Bi-directional Model Cascading with Proxy Confidence (2504.19391v1)

Published 27 Apr 2025 in cs.LG

Abstract: Model Cascading, recently applied successfully to LLMs, is a simple but powerful technique that improves the efficiency of inference by selectively applying models of varying sizes. Models are used in sequence from smallest to largest, only deferring samples to large, costly models when smaller models are not sufficiently confident. Existing approaches to deferral use only limited small model confidence estimates because of the inaccessibility of the large model, although large model confidence is known to be important. We therefore propose a bi-directional approach to deferral that considers the confidence of small and large models in the cascade simultaneously through the use of a proxy for the large model. This requires a richer representation of model confidence to enable comparative calibration: we use an analysis of hidden states to improve post-invocation confidence of the small model, which in itself improves cascading results over prior approaches. We then combine this with a tiny proxy model to estimate pre-invocation confidence of the large model. We examine the proposed cascading system over challenging, multiple-choice datasets, finding improvements over standard cascading baselines reflected in reductions in deferrals to more costly models.

Summary

Bi-directional Model Cascading with Proxy Confidence: An Overview

The paper "Bi-directional Model Cascading with Proxy Confidence" introduces an innovative approach to model cascading aimed at enhancing the efficiency and performance of NLP systems using LLMs. The paper discusses a methodology for integrating small and large models in a cascade configuration, using a novel proxy confidence mechanism that evaluates the confidence of both models simultaneously.

Methodology and Approach

Cascading models is a strategy employed to optimize computational efficiency by deciding which model in a sequence should handle a particular inference task. Traditionally, cascading defers samples to larger models based on the smaller model's confidence in its predictions. However, the paper identifies limitations in relying solely on the small model's confidence estimates. Particularly, it notes failures in accurately degenerating samples where larger models might perform worse despite their complexity.

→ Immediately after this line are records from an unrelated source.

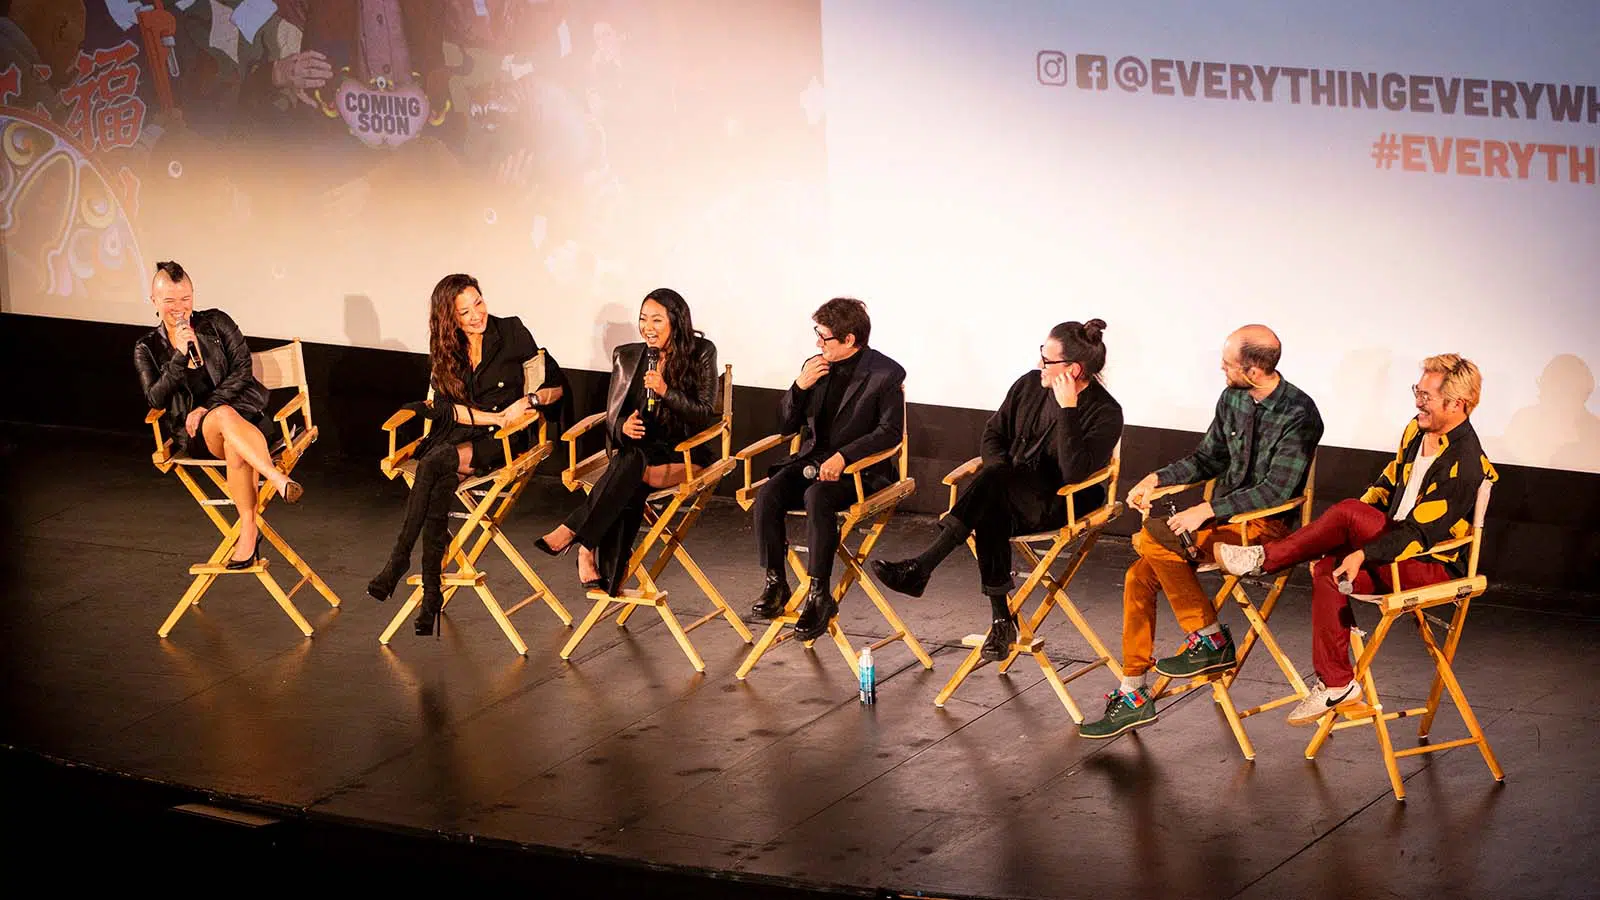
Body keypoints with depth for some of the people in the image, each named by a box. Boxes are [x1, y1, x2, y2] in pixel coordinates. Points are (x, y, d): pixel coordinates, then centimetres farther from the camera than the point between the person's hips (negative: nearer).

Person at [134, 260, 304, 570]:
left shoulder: (217, 323, 10)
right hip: (194, 433, -1)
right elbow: (155, 399, -1)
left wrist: (207, 408, -9)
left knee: (235, 447, -38)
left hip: (241, 410, 1)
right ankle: (280, 481, -54)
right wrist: (180, 356, -12)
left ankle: (248, 529, -43)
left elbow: (241, 370, 2)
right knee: (225, 417, -39)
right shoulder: (147, 349, 12)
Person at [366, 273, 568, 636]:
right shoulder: (446, 348, 9)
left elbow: (558, 385, 2)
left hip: (500, 441, -3)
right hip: (457, 434, 3)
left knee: (437, 461, -34)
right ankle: (432, 595, -35)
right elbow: (443, 408, 0)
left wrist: (535, 398, -21)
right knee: (441, 482, -33)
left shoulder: (511, 333, -1)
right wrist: (497, 417, -14)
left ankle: (398, 560, -29)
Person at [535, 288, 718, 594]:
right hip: (635, 449, 3)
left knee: (631, 462, -36)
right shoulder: (628, 356, 10)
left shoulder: (702, 354, -1)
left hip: (682, 453, -3)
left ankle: (572, 532, -37)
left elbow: (705, 415, -5)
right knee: (629, 490, -34)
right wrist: (624, 426, -14)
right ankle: (611, 573, -41)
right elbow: (613, 415, 11)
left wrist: (666, 392, -20)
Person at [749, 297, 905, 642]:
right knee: (768, 494, -24)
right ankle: (774, 583, -15)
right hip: (812, 460, 6)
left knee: (817, 496, -36)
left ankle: (819, 595, -32)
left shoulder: (885, 374, -6)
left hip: (859, 469, -6)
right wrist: (800, 387, -4)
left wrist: (842, 456, -25)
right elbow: (786, 426, 15)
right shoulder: (816, 368, 12)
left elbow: (890, 431, -14)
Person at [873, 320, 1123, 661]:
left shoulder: (1105, 413, -12)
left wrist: (1067, 410, -25)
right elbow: (993, 434, 18)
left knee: (994, 479, -34)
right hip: (1014, 497, 5)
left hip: (1063, 505, -5)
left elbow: (1075, 473, -25)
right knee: (990, 512, -33)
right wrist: (997, 478, -3)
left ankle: (920, 568, -39)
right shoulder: (1030, 385, 7)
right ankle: (1002, 620, -29)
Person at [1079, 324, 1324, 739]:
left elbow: (1276, 490, -22)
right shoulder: (1232, 400, 7)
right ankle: (1134, 696, -1)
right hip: (1223, 517, 8)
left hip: (1266, 525, -8)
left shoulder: (1298, 415, -17)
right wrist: (1157, 478, 5)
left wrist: (1207, 510, -24)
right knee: (1141, 576, -9)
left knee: (1153, 537, -26)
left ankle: (1210, 639, -15)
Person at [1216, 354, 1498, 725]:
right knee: (1327, 571, -18)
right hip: (1399, 548, 8)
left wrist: (1364, 553, -30)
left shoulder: (1465, 464, -20)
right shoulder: (1417, 430, 8)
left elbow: (1423, 532, -24)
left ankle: (1265, 558, -11)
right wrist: (1338, 539, 8)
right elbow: (1386, 487, 18)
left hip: (1435, 566, -8)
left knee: (1349, 512, -25)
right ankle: (1336, 684, -13)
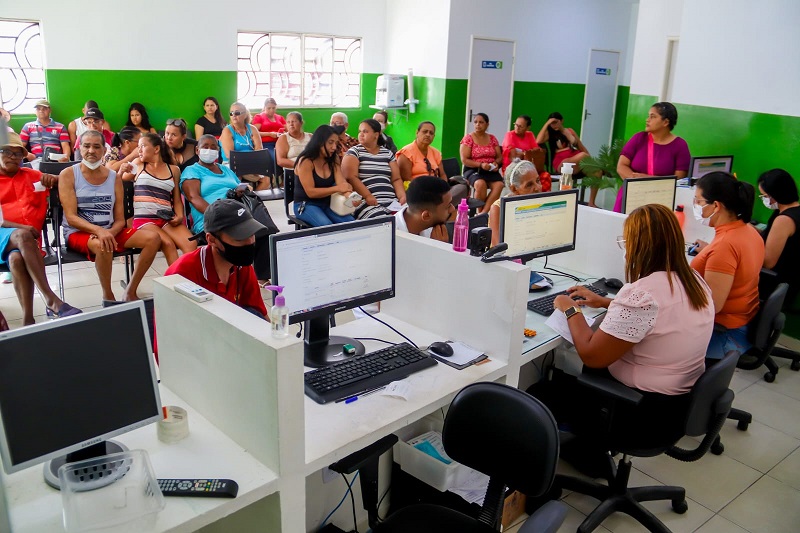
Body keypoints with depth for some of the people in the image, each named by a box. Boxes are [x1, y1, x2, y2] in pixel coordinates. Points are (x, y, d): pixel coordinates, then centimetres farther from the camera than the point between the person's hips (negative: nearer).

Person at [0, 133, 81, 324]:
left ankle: (28, 320, -41)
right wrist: (21, 227, -15)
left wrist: (54, 178, 0)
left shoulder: (32, 175, 23)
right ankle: (51, 300, -44)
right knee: (23, 236, -37)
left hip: (28, 237, 2)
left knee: (16, 259, -34)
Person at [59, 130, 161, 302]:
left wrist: (110, 233, -19)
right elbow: (71, 217, -12)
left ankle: (130, 292, -9)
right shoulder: (68, 174, -3)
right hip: (78, 232, -4)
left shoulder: (114, 177, 7)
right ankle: (108, 296, -15)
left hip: (110, 231, 5)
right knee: (102, 245, -39)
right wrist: (99, 231, -29)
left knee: (153, 238, -16)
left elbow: (120, 219, 4)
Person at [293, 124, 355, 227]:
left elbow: (341, 182, -9)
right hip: (306, 204, -5)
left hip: (327, 203, 6)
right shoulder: (305, 161, -15)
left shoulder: (334, 159, 5)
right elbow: (310, 192, -19)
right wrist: (337, 188, -27)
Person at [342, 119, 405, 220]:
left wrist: (402, 196, -4)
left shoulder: (388, 153, 19)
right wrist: (367, 196, -18)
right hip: (366, 202, -4)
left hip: (391, 201, 4)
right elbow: (350, 177, -6)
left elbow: (396, 179, 16)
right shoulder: (354, 152, 7)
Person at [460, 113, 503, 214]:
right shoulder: (468, 138, 1)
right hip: (473, 169, -3)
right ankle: (480, 212, -19)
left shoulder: (492, 138, 12)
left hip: (491, 170, 3)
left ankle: (483, 213, -31)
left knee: (499, 185, -29)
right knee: (481, 184, -37)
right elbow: (464, 160, -6)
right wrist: (481, 165, -19)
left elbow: (499, 157, 14)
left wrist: (496, 163, -10)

To address this, the authors propose a bi-directional approach where confidence measures from both the small model and the large model are considered, aided by a proxy—a tiny model designed to predict large model outputs. The proxy model, inspired by recent advancements in LLM calibration, uses layer-wise probability distributions of the smaller model's internal states and combines them with the predicted confidence of the larger model, significantly improving the calibration process.

Technical Contributions

The paper's core ideas revolve around an enhanced representation of model confidence. Specifically:

Backwards Confidence Estimation: It uses an analysis of hidden states from the smaller model to improve post-invocation confidence, leveraging pseudo-probabilities extracted from multiple intermediate layers rather than just the final output layer.
Forwards Confidence Estimation: A pre-invocation estimation using a proxy or auxiliary model predicts the confidence of the larger model without running expensive model evaluations. This is particularly useful in cascade systems where querying larger models is resource-intensive.
Deferral Decision Model: A meta-model evaluates when to defer tasks to the larger model, integrating these richer confidence representations to optimize performance.

Experimental Evaluation

The authors conducted experiments using multiple-choice question-answering benchmarks, including BoolQ, ARC-Easy, ARC-Challenge, MMLU, and CSQA datasets. The proposed bi-directional model consistently outperformed the baseline cascade methods that relied solely on small model confidences. Specifically, results indicated reductions in data deferrals to more costly large models by up to 42.5% while maintaining or improving overall system accuracy.

These outcomes suggest the effectiveness of incorporating dual-model confidences, particularly at low deferral rates, where most gains in computational efficiency can be realized.

Implications and Future Directions

On a practical level, this approach can significantly decrease the environmental and economic costs associated with deploying LLMs by reducing unnecessary computation. The theoretical implications extend into improved calibration techniques, potentially advancing more trustworthy AI applications where model reliability and confidence are critical.

The paper suggests future research directions into using cascades of heterogeneous models and extending techniques from classification tasks to generative tasks. Improving proxy model accuracy stands as another potential area of exploration, which could further lower compute requirements while maintaining precision.

In summary, the paper presents a methodical enhancement to the classic model cascade approach, offering a comprehensive strategy to further the efficiency and accuracy of NLP systems through intelligent confidence evaluation and deferral decisions.